Extract, word for word, the part of the post on credibility that begins with the words "To address the" and ends after the words "of this post.".

Text provided:
-*-
Credibility: Belief & Trust

To address the issue of credibility, in relation to the experiences I’ve been having and writing about, I decided to look up the definition of the word. It was quite a revelation as it often is when you pursue this kind of inquiry. There is a sense of chasing your tail. One word leads to another, which leads back to the first. Credibility definitions all have to do with belief and trust. As usual there are synonyms and examples of the use of the word and you inevitably come across other words and themes like reality and truth. Looking into the definitions of these related words is a very similar experience and I recommend that everyone do this but just in case you don’t think you’ll find the time, I have printed my findings at the bottom of this post.
-*-
Given information:

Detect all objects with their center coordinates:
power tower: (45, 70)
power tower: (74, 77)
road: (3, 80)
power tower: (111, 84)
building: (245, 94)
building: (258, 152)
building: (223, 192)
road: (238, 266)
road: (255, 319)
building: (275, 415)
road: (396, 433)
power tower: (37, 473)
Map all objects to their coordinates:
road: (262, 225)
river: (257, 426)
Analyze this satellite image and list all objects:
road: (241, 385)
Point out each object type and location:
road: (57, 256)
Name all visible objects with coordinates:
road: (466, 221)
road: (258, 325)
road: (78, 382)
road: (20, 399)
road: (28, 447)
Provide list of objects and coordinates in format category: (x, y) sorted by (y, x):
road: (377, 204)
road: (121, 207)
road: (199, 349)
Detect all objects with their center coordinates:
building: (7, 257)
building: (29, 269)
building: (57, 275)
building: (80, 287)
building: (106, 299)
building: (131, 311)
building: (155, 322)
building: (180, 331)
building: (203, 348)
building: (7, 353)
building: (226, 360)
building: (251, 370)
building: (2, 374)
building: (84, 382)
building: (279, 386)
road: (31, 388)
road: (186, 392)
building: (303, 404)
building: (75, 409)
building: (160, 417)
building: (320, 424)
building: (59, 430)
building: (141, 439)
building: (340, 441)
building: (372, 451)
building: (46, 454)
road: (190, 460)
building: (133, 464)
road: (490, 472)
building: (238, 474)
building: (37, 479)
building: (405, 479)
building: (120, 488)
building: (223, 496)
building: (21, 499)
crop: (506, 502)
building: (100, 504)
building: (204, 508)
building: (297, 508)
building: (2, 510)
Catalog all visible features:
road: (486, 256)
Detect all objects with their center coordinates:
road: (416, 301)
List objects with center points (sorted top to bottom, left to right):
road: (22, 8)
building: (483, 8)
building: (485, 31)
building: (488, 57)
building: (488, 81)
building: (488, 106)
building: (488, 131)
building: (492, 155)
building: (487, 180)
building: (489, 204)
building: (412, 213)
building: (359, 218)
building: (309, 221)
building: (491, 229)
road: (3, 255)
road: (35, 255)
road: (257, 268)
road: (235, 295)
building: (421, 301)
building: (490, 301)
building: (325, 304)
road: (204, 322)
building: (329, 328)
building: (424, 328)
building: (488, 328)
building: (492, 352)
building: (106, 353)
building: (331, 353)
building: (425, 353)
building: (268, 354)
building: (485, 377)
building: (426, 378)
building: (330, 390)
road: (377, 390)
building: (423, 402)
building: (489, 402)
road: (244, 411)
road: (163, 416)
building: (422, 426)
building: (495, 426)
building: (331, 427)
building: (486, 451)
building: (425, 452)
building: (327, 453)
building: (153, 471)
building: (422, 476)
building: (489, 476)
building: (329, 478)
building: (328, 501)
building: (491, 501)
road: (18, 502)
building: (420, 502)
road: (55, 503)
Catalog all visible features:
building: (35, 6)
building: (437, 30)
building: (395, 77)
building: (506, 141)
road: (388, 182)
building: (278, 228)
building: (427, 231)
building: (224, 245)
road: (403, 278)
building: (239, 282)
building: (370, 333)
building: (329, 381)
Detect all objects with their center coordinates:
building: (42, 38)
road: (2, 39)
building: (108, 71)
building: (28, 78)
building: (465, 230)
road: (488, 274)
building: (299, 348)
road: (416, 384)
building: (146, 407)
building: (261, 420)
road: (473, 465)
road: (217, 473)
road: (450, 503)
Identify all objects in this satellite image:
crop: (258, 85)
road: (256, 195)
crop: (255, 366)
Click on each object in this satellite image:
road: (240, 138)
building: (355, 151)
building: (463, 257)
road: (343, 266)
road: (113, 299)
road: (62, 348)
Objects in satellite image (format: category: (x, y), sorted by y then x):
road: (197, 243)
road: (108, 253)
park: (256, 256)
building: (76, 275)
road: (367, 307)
-*-
The completed task:
To address the issue of credibility, in relation to the experiences I’ve been having and writing about, I decided to look up the definition of the word. It was quite a revelation as it often is when you pursue this kind of inquiry. There is a sense of chasing your tail. One word leads to another, which leads back to the first. Credibility definitions all have to do with belief and trust. As usual there are synonyms and examples of the use of the word and you inevitably come across other words and themes like reality and truth. Looking into the definitions of these related words is a very similar experience and I recommend that everyone do this but just in case you don’t think you’ll find the time, I have printed my findings at the bottom of this post.